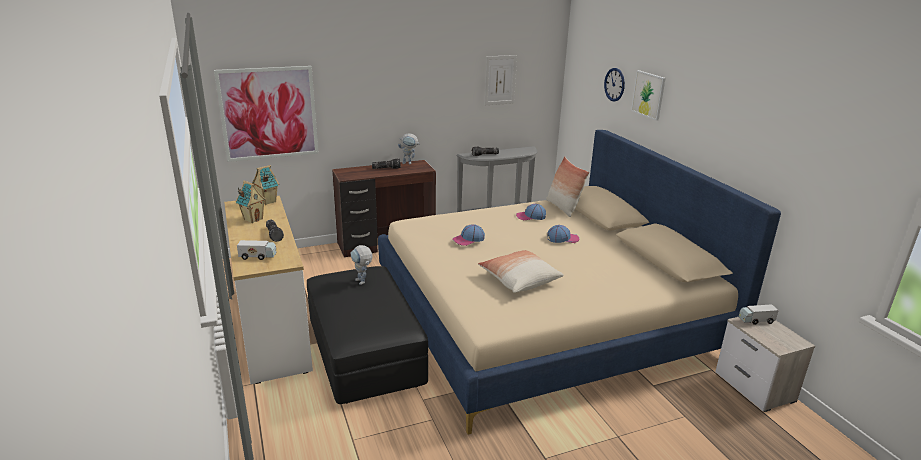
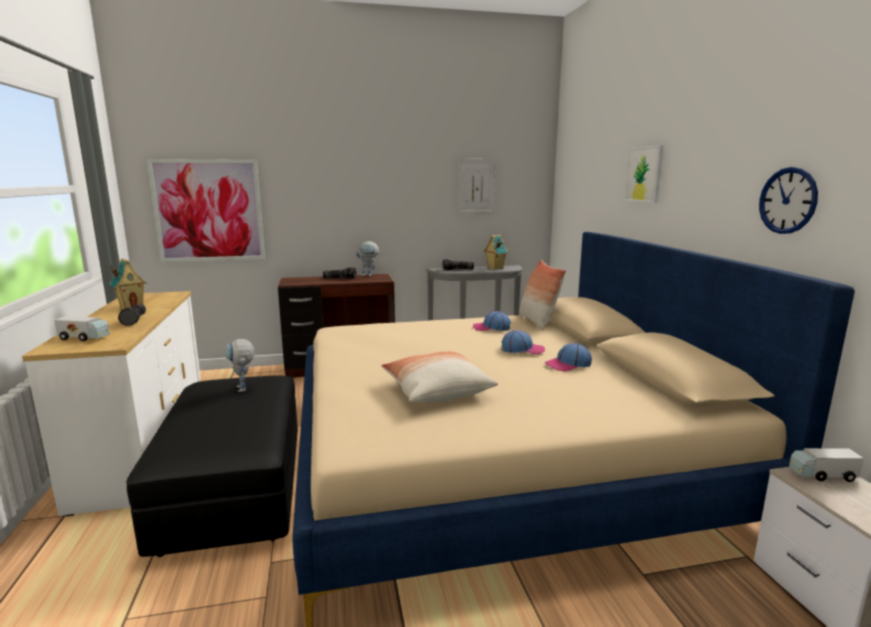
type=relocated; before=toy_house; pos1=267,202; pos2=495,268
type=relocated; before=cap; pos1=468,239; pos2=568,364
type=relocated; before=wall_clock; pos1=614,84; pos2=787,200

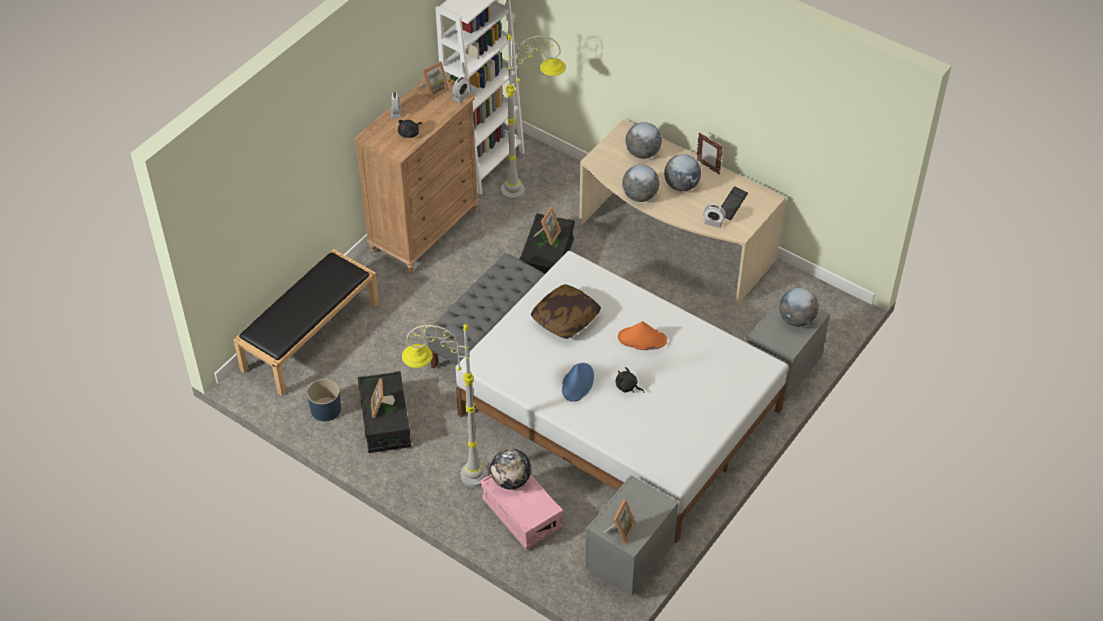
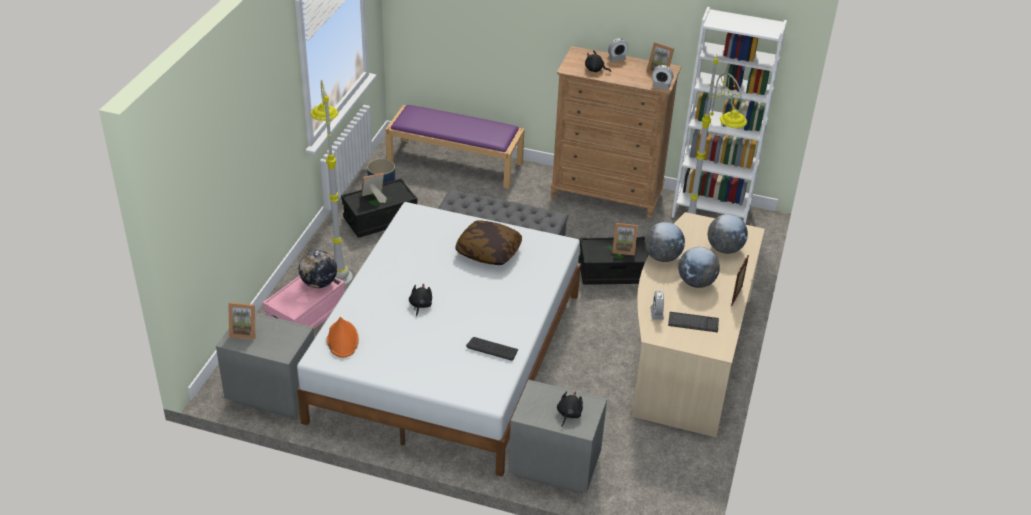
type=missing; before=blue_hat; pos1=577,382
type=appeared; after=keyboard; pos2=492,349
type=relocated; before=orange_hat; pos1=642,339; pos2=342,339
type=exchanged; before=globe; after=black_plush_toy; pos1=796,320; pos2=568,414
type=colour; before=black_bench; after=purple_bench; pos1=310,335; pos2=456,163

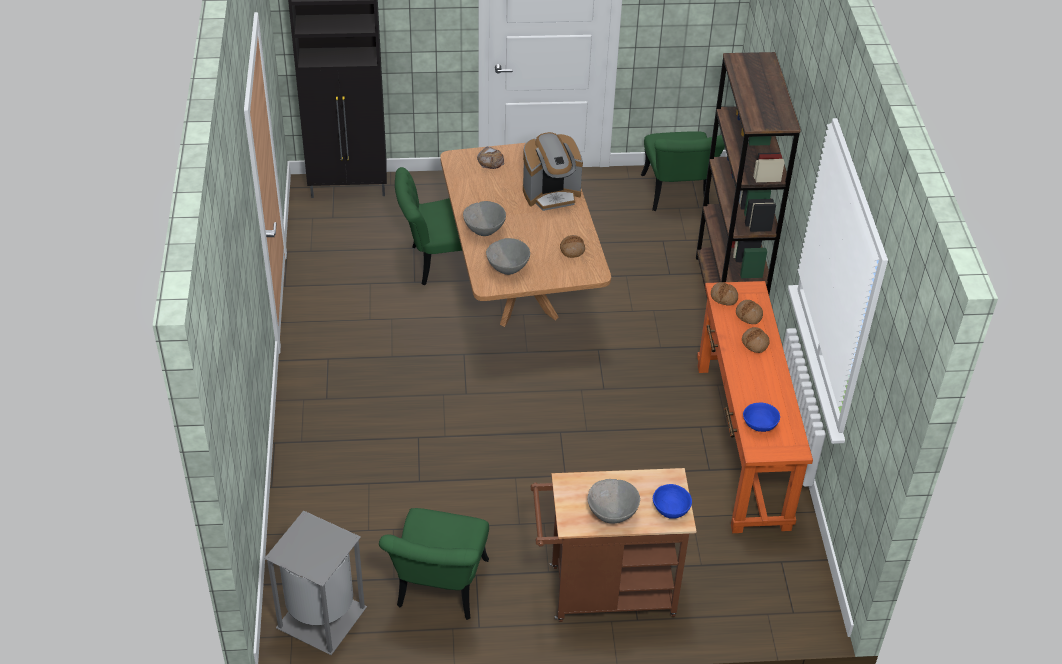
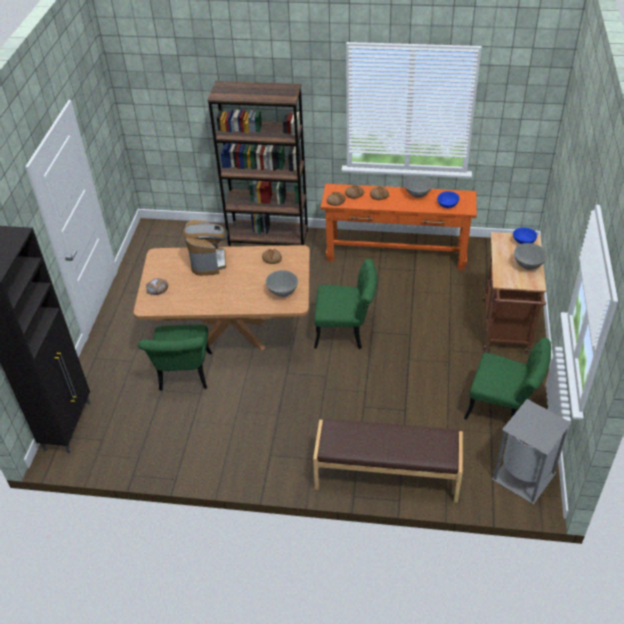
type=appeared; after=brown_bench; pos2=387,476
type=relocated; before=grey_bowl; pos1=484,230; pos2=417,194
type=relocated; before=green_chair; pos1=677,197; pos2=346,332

• • • • •

** YOUR ASSIGNMENT **
The result should be every line of the material that contains the word "relocated", so copy those lines.

** RESPONSE TO THE EXERCISE **
type=relocated; before=toy_house; pos1=267,202; pos2=495,268
type=relocated; before=cap; pos1=468,239; pos2=568,364
type=relocated; before=wall_clock; pos1=614,84; pos2=787,200
type=relocated; before=orange_hat; pos1=642,339; pos2=342,339
type=relocated; before=grey_bowl; pos1=484,230; pos2=417,194
type=relocated; before=green_chair; pos1=677,197; pos2=346,332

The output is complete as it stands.